ŞİMDİ BRİCS'İN ZAMANI MI? DEĞİL Mİ?
Erdoğan, gündemimize BRİCS'i soktu. O, Türkiye'nin BRİCS'e başvurduğu söylentisi ile Batı'nın tavrını görmek istiyor. Bu başvuru şu an için bir söylentiden ibaret. Batı bu oyuna gelmeyecek kadar Erdoğan konusunda deneyimli. Göreceksiniz ki Batı'nın bu konuya ilgisi görülmeyecektir. Türkiye henüz BRİCS'e başvurmadı. Bir Batılı ajansa bir Türk yetkili(?) Türkiye BRİCS'e başvurdu diye haber geçmiş. Bir de Putin'in yardımcısının Türkiye'nin başvurduğunu söylemesi var. Bunu ona söyleten Putin, O da Batı'nın tepkisini merak ediyor. Hatta Batıyla Türkiye arasında ki ilişkide bir bozulma olacaktır diye düşünmüştür. Brics'e başvurulduğunu Hükümet açıklamadı. Kendisine bu başvuru sorulduğunda Putin, Brics'e ilgi duyan bir çok ülke var dedi, söylediği sadece o kadar. Çin'den de bu konuda bir haber yok.
Erdoğan bir hayal kırıklığına uğrayacak, öyle görünüyor. Batıyla pazarlık hayalleri gerçekleşmeyecek. Neyi pazarlık edecekse? Erdoğan keşke Avrupa'yı anlayabilse ve kabul edebilse. Avrupa Batı'nın barışçı yanıdır. Onunla eşit ilişkiler kurulabilir. Halkçıdırlar. Hukukun içinde yaşarlar. Batıda kötü olan ABD'dir. Bütün kötülükleri O araştırır, bulur, planlar ve hiç çekinmeden uygulamaya koyar. Avrupa nezaketen katıldık diyebilmek için kötülüğe az olarak katılır. Onlar da güvenlik açısından ABD'nin güvenliği altındalar.

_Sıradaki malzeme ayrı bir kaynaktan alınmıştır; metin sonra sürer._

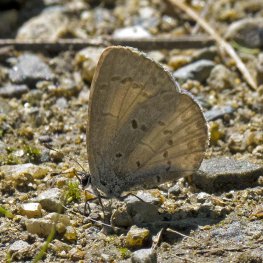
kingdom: Animalia
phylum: Arthropoda
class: Insecta
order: Lepidoptera
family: Lycaenidae
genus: Celastrina
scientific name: Celastrina lucia
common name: Northern Spring Azure
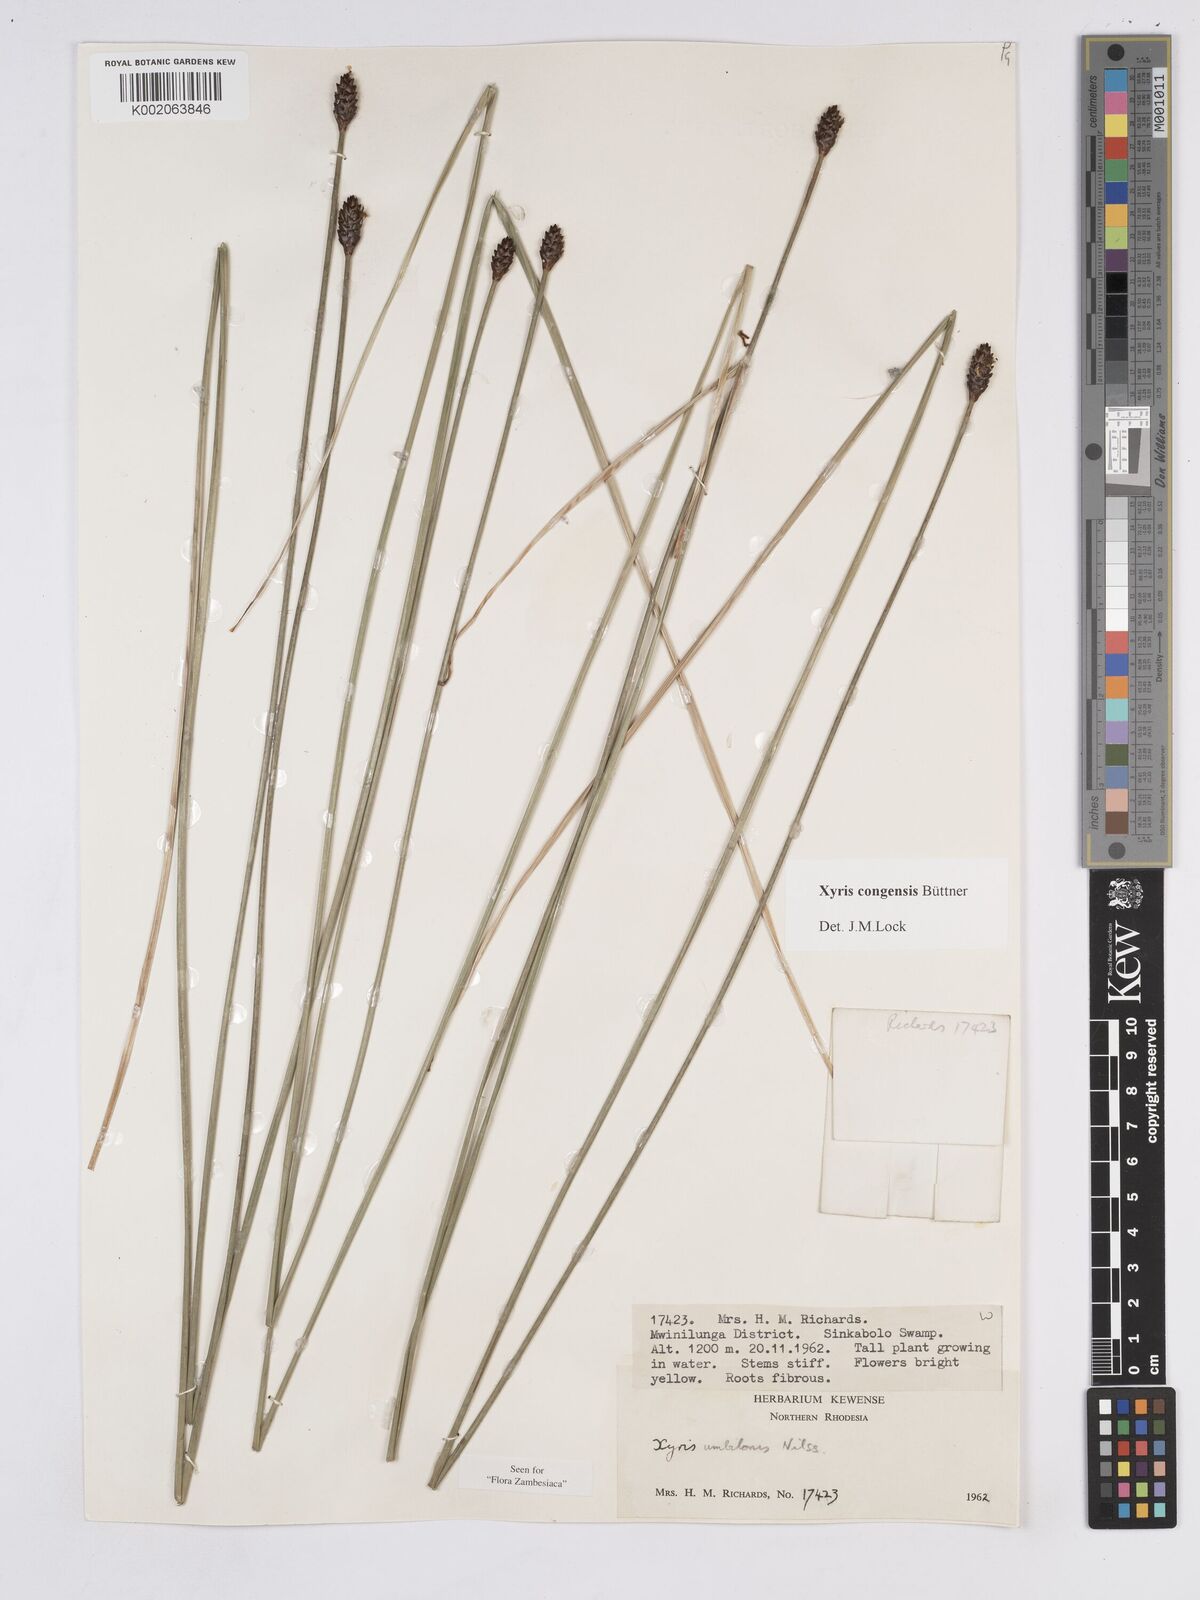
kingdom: Plantae
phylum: Tracheophyta
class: Liliopsida
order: Poales
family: Xyridaceae
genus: Xyris
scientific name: Xyris congensis
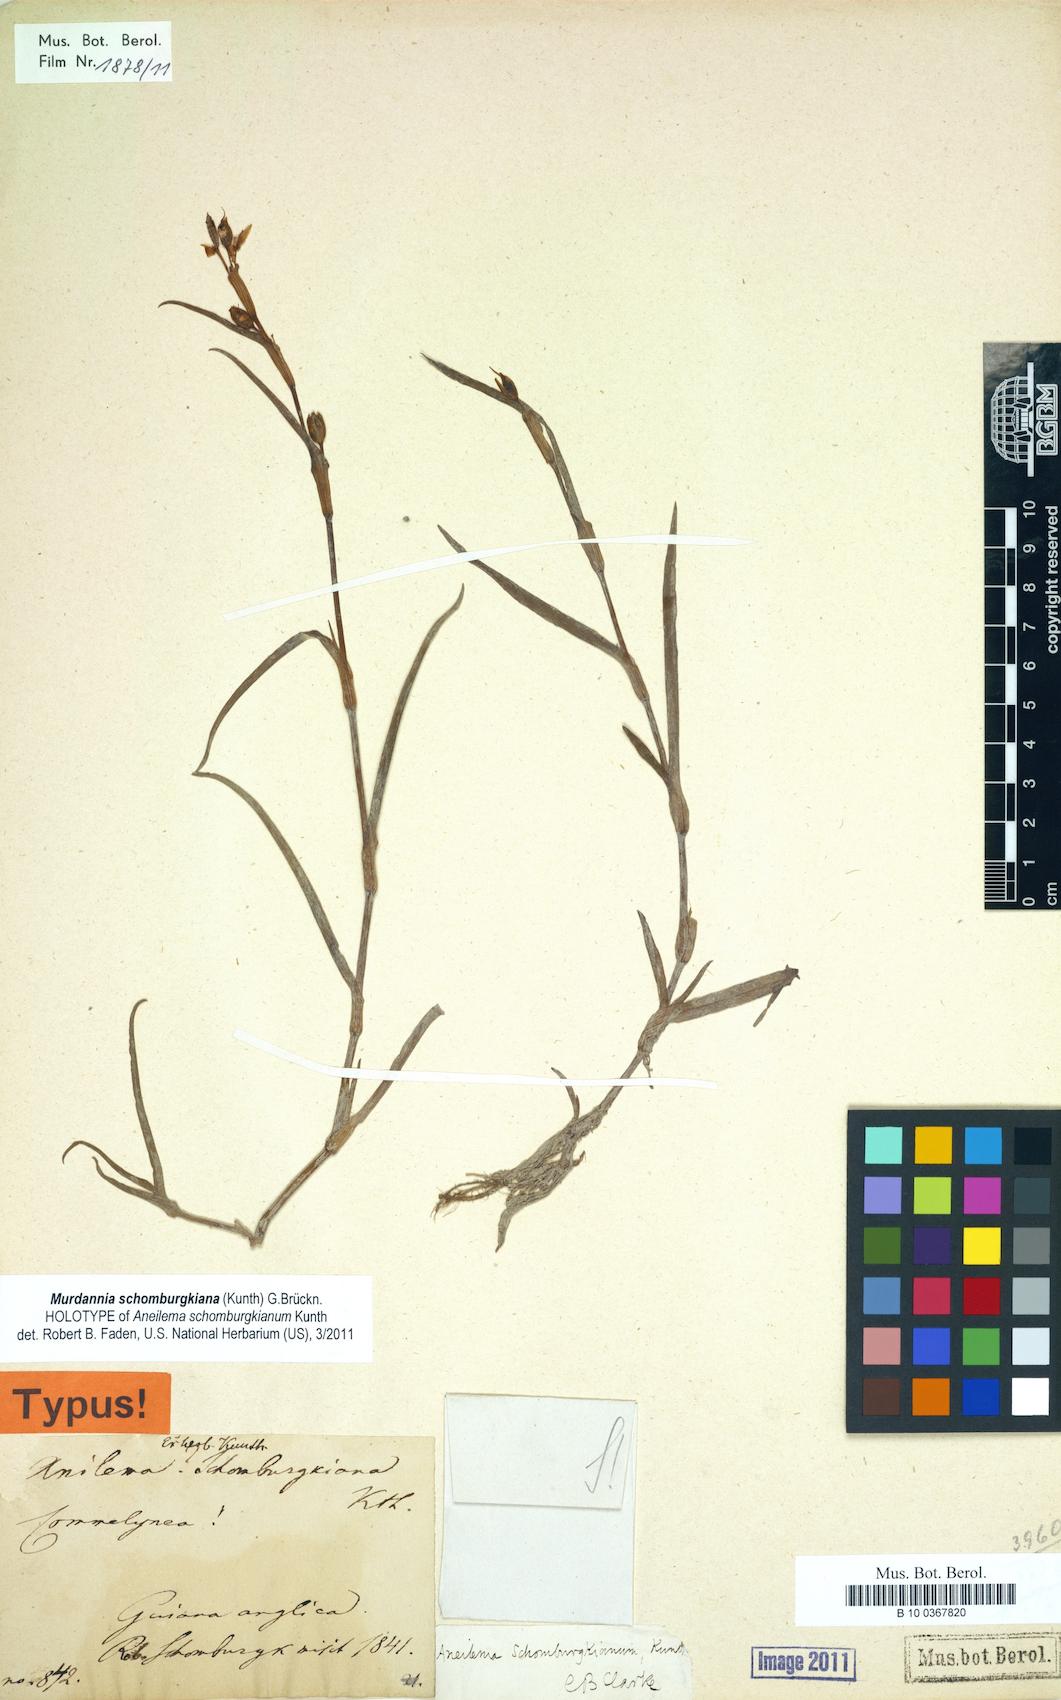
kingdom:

Sovyetler Birliği dağıldıktan sonra Dünya'da barış sona erdi, ülkelerin sömürüsü sınırlanamaz oldu. Ülkeler için güvenlik sorunu yoktu ama şimdi var. Türkiye için de var. Dünyada ki saldırgan ABD'dir. Nato'nun üslerinden ve bölgeyi dinleme olanaklarından dolayı Türkiye NATO'nun işine yaramaktadır. Türkiye'nin NATO'dan ayrılması istenmez ve beklemiyorlar. İsterse kabul ederler mi, bilinmez. NATO'dan ayrılmak güvenlik açısından Türkiye'nin de işine gelmez. Bizi Suriye'ye benzetemezler ama İran'ın karşılaştığı sıkıntıları düşünün, İran'ın durumuna düşmek var.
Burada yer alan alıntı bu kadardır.